Imagine you are in a heavy traffic situation and cars are trying to merge into your lane. The cars in front of you are staunchly holding their positions. You slow to allow a vehicle to merge and the driver lifts a hand to thank you. How do you feel now? Do you appreciate that the other driver acknowledged your letting them in - even if all you did was obey traffic laws? Would you be upset if the other driver did not thank you? We face similar types of situations daily in our work and home lives and use of a little courtesy (or the lack of them) can have big and lasting effects.
We face many forms of constant communications in our work lives. I remember learning in school that there must always be a pleasantry in the beginning and close of all letters. I am sure that dates me to many readers and is a formality that is all but gone.

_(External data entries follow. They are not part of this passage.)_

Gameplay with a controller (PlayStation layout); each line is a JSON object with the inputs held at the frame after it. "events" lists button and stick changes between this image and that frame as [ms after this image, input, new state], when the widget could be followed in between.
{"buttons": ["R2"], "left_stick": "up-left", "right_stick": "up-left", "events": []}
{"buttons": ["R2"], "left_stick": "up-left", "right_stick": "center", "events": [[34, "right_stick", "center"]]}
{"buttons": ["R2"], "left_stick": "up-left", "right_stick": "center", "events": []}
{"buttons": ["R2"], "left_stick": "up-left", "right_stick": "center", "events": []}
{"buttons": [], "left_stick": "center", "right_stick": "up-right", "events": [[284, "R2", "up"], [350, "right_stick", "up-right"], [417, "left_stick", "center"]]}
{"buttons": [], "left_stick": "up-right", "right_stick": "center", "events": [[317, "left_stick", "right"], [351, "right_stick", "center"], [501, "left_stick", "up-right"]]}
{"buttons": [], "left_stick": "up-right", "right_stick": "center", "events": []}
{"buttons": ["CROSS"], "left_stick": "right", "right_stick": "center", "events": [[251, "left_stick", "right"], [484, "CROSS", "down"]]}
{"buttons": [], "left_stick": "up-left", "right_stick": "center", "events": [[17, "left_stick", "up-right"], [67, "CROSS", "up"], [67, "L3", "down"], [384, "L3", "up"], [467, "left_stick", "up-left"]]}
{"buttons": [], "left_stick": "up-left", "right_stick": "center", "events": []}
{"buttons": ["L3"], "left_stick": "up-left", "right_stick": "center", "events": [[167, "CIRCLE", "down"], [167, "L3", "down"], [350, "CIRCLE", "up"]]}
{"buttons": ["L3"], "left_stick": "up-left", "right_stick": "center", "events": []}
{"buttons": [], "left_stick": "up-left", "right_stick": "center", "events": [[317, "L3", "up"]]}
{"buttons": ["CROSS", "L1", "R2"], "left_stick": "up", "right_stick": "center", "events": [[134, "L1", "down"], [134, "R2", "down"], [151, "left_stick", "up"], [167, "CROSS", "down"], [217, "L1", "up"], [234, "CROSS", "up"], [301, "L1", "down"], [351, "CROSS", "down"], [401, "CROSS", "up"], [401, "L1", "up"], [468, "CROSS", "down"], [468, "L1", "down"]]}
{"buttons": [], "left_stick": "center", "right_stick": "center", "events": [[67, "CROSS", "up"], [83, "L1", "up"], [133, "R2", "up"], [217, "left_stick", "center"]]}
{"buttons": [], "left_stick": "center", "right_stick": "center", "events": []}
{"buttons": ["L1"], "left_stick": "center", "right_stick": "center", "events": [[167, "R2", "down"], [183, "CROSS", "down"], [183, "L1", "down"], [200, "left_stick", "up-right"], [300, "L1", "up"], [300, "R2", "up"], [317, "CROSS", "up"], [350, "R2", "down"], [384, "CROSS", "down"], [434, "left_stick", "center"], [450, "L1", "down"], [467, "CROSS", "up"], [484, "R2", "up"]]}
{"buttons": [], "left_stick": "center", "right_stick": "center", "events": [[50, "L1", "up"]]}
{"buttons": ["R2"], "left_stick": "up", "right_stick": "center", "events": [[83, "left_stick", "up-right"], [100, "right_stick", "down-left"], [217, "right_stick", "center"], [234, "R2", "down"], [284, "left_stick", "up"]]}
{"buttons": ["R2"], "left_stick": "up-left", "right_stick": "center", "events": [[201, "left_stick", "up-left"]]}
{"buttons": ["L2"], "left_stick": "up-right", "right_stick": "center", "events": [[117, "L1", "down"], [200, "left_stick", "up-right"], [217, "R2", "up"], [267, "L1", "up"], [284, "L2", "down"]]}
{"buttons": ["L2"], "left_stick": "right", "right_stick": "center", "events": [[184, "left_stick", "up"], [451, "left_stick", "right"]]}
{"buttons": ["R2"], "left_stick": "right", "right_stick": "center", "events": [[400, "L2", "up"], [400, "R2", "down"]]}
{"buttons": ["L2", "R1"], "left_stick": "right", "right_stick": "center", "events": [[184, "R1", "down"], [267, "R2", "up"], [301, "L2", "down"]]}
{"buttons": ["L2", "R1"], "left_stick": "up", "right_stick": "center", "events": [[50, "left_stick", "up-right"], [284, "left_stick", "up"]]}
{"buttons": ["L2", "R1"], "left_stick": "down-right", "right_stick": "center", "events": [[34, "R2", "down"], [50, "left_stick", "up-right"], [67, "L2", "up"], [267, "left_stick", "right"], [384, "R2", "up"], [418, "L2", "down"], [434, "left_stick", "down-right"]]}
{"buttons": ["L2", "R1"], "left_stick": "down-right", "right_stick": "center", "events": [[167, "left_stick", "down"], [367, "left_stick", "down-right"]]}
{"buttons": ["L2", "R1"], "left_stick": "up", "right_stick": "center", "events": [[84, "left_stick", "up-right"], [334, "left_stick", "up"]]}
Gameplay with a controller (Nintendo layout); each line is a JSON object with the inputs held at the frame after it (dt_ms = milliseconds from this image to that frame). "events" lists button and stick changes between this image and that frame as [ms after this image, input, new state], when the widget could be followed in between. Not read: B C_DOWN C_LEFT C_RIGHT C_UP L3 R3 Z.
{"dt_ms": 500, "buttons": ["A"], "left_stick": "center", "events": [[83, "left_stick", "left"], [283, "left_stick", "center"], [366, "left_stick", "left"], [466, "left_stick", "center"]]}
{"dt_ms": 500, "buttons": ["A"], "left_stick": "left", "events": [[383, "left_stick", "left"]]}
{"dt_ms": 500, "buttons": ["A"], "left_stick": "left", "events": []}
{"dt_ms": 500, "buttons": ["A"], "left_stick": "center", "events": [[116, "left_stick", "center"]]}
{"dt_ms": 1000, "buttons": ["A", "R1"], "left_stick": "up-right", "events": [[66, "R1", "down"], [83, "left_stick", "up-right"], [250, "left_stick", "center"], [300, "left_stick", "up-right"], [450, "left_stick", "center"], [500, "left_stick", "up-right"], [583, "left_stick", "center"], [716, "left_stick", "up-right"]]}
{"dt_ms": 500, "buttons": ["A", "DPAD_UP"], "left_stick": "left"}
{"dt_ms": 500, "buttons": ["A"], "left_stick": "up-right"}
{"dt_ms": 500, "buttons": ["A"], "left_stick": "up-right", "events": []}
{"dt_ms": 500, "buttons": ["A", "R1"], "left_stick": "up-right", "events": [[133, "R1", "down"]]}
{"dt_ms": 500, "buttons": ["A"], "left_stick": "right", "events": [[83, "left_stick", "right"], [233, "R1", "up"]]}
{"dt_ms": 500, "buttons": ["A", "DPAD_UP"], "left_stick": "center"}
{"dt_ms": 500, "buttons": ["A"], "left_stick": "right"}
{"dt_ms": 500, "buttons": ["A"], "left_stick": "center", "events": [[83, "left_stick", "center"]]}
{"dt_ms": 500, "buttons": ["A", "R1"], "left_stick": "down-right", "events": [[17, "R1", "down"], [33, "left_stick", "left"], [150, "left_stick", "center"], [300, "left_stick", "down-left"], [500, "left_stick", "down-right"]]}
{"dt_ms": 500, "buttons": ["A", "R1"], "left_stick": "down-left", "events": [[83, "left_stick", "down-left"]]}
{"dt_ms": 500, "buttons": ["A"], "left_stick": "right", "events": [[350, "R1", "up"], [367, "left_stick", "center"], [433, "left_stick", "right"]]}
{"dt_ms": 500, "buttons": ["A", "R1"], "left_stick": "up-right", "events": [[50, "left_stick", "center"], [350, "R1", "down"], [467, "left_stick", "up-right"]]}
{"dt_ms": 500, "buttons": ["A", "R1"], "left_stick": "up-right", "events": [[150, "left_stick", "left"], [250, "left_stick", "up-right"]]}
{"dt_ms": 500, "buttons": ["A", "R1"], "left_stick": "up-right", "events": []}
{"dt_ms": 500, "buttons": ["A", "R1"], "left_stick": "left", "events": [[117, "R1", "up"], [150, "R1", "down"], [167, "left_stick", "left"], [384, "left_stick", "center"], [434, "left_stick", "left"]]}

With electronic communications, if you are out of the office for a week and come back to hundreds of emails in your inbox, do you read each one thoroughly or skim for important information? Because important details might be missed, more people are opting to write efficiently without pleasantries. Unfortunately, efficiency can make an office colder and more conducive to workplace arguments.
The Department of Psychology of the University of Winnipeg, Canada determined that people who text 200 or more times a day show a decrease in reflective thought. The confluence of our use of electronics and the immediacy of feedback along with the needs for brevity and efficiency has led to a significant reduction in courtesy. The contrast of giving all the relevant information and doing so in a concise manner to be as efficient with the reader's time often leads to a lack of formal courtesy. More people are fired for deficiencies in interpersonal communications than for incompetence.
Courtesy is a sign of respect and takes very little time. Saying hello, please and thank you are quick, easy ear candy! Even if someone disagrees with a view, if they like the person and feel respected, the person is more likely to work towards resolution rather than arguments. Think about how you appreciate when someone shows you a simple courtesy and how that can ripple to making many people happier. Being the catalyst in your workplace can make you, your colleagues and your supervisors happier, healthier and more productive!
You can start small with just making an extra effort to say hello, please, thank you and you're welcome. If accompanied with a smile and is sincere, these can be a formidable force of courtesy. After showing simple respect you might progress to maybe start some short conversations with your colleagues about their lives, their goals and their interests. These are easy steps that can go a long way in helping others feel better which will help employees be more content, live longer and healthier lives, gain company loyalty and become more productive.